TASK BRIEF: Reproduce every item below word for word, omitting the pictures from your answer.

[SOURCE INFORMATION Boundary: Start]

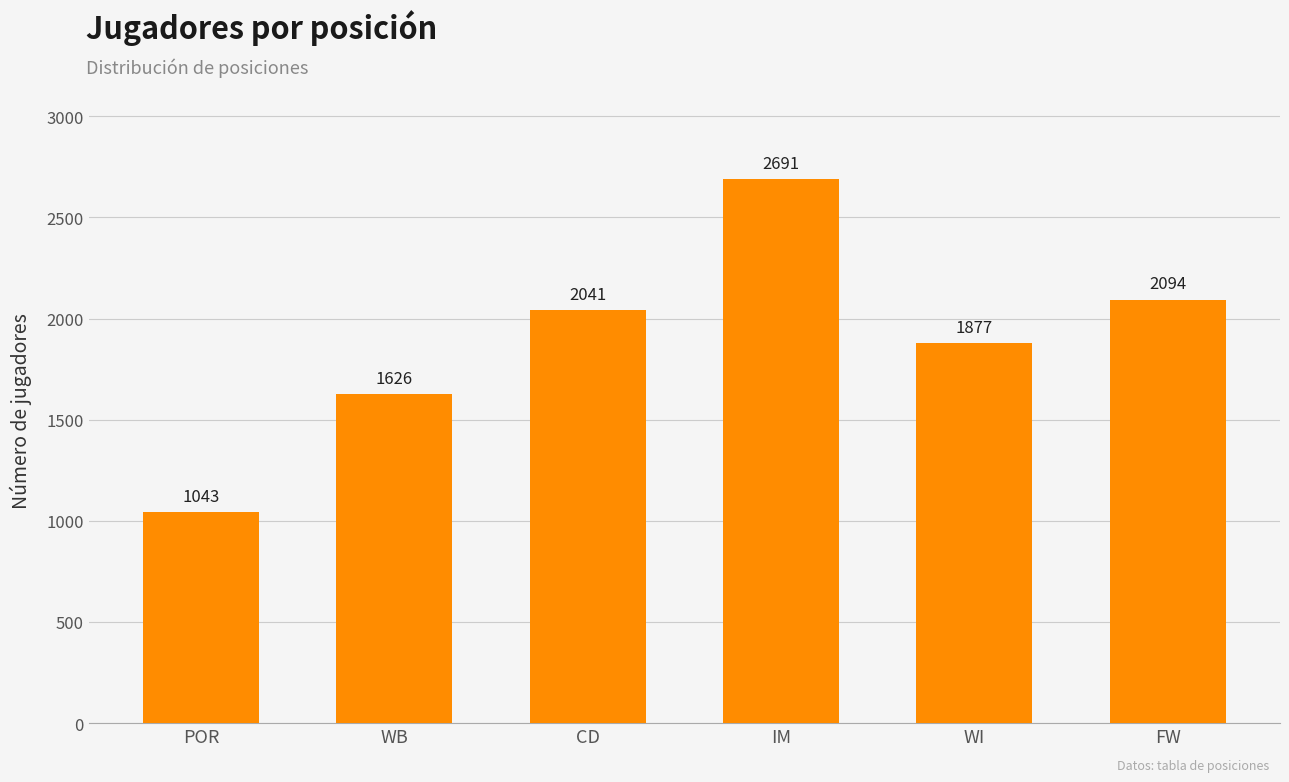

Rank the categories by value from lowest to highest.

POR, WB, WI, CD, FW, IM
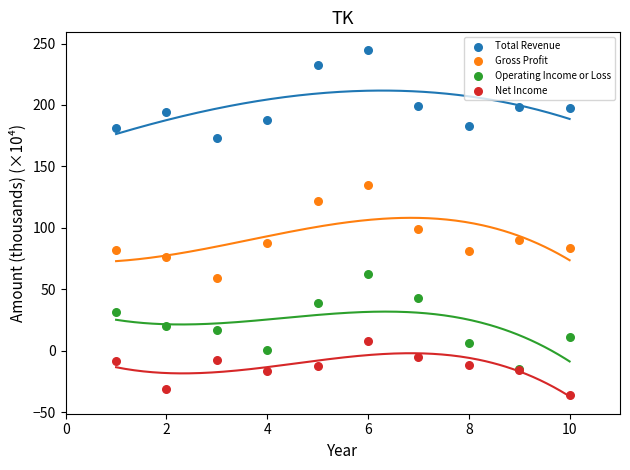

Which series contains the highest Y value?

Total Revenue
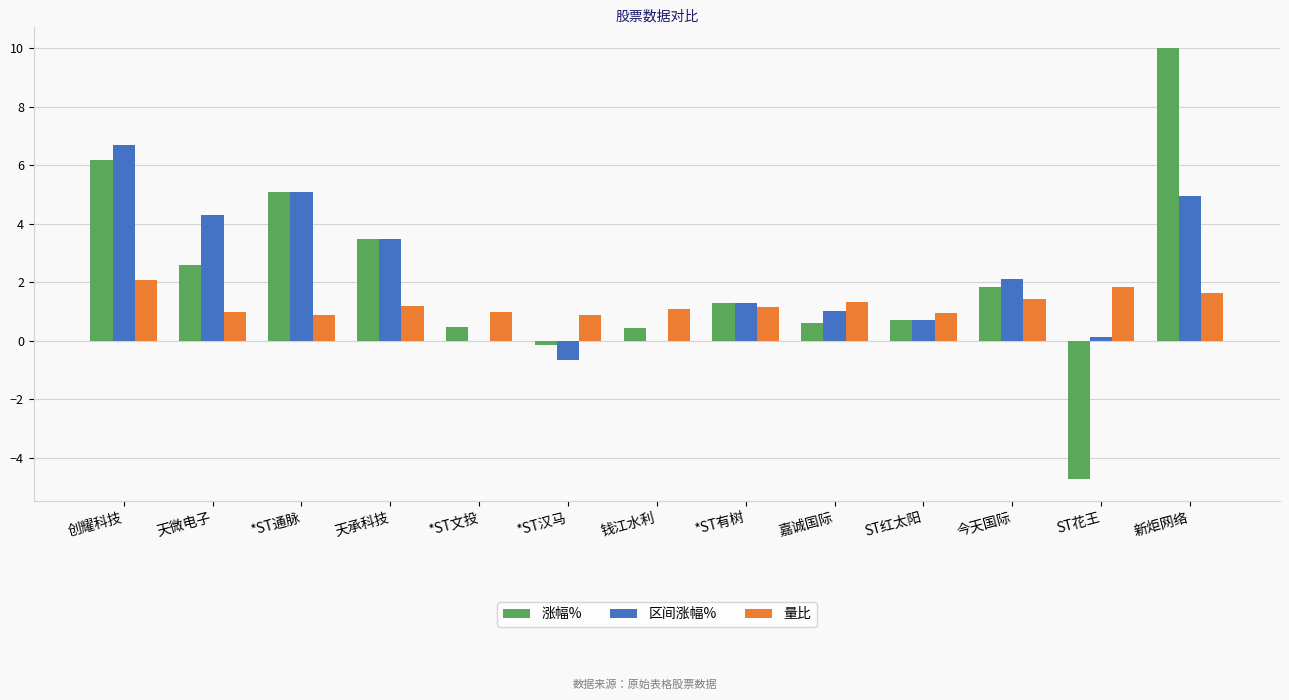

Which series has the largest range (max minus min)?

涨幅%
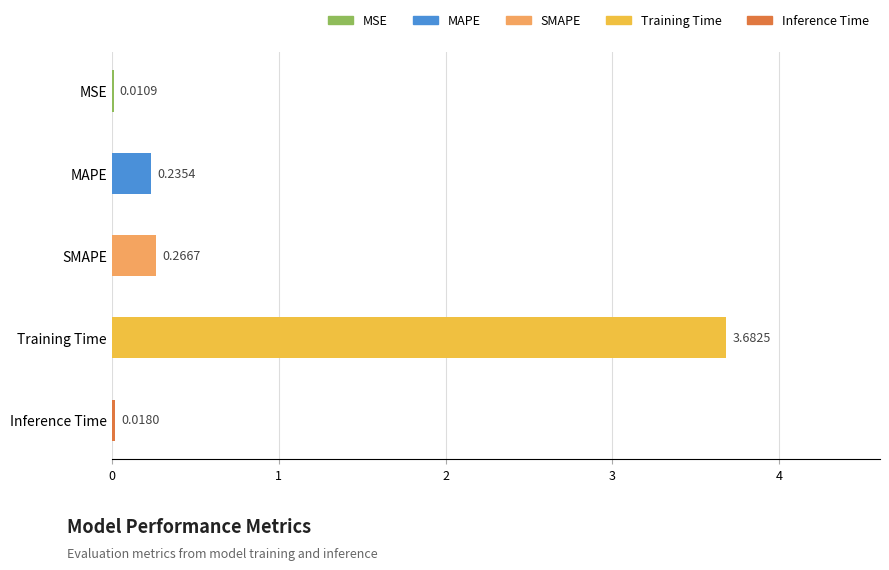

Between MSE and SMAPE, which is larger?

SMAPE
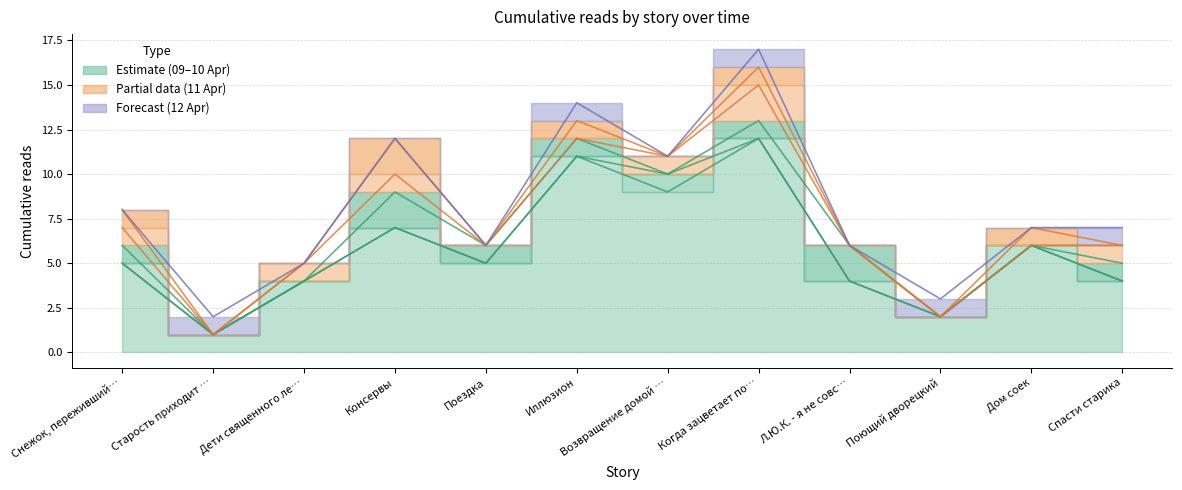

Is the value of 11.04 08:15 at Возвращение домой … greater than the value of 11.04 16:15 at Старость приходит …?

Yes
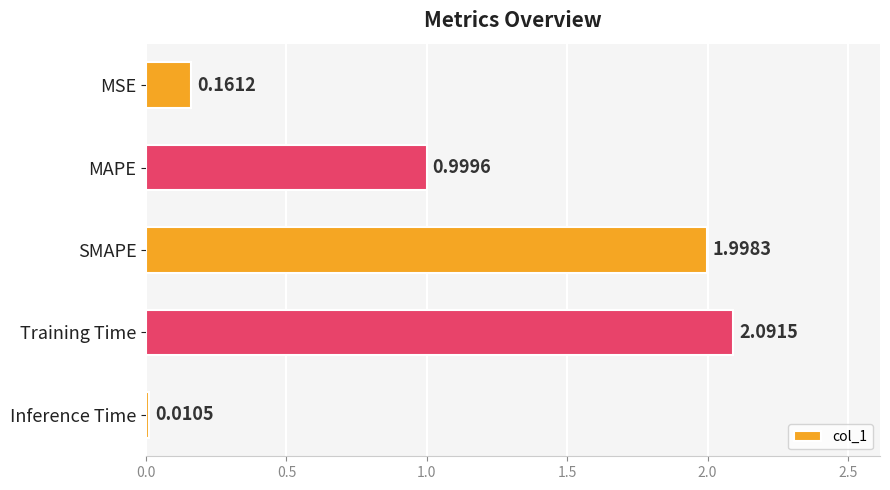

Which label corresponds to the largest value in the chart?

Training Time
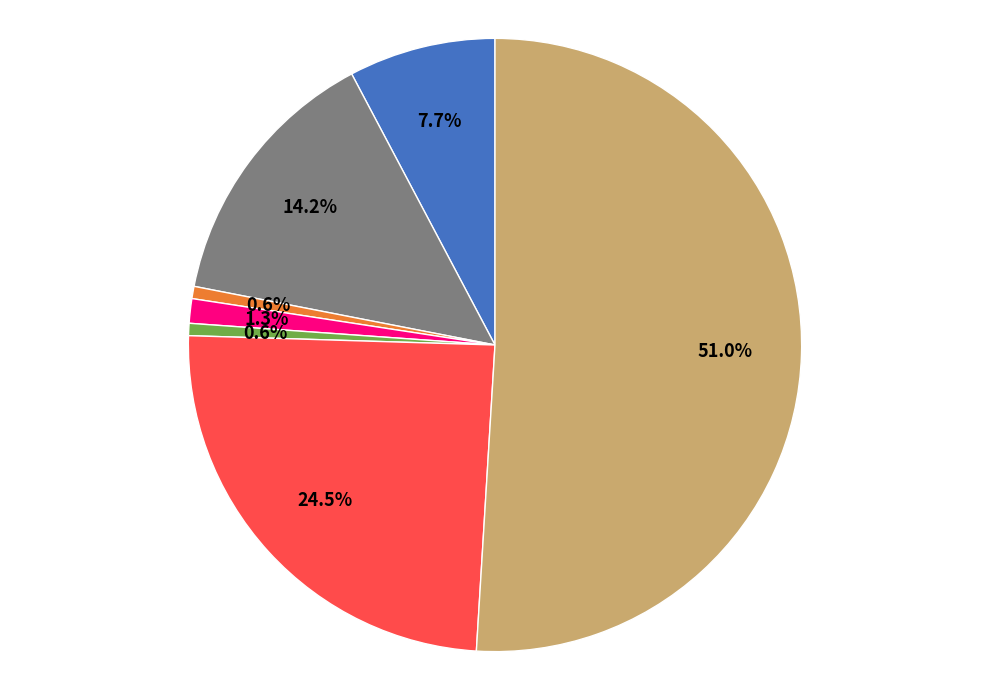

Is there a majority slice in this chart?

Yes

[SOURCE INFORMATION Boundary: End]

RESULT OF THE TASK:
Rank the categories by value from lowest to highest.

POR, WB, WI, CD, FW, IM

Which series contains the highest Y value?

Total Revenue

Which series has the largest range (max minus min)?

涨幅%

Between MSE and SMAPE, which is larger?

SMAPE

Is the value of 11.04 08:15 at Возвращение домой … greater than the value of 11.04 16:15 at Старость приходит …?

Yes

Which label corresponds to the largest value in the chart?

Training Time

Is there a majority slice in this chart?

Yes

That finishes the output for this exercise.